• _Information provided_
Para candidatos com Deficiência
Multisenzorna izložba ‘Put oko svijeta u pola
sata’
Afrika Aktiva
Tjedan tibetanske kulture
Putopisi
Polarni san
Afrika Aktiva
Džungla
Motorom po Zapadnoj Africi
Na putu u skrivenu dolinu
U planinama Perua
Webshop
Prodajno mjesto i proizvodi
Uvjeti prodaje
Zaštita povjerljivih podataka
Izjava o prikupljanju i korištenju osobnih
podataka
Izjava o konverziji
---
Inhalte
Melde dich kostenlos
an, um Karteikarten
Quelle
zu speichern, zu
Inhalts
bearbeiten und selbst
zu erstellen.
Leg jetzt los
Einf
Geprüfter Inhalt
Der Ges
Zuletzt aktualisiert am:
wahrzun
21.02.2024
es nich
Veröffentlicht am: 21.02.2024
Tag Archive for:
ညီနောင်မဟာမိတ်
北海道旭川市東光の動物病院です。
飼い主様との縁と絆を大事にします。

• _About this exercise_
Using the listing above, pick out each line that contains the word "Izjava", then copy it.

• _Response for this exercise_
Izjava o prikupljanju i korištenju osobnih
Izjava o konverziji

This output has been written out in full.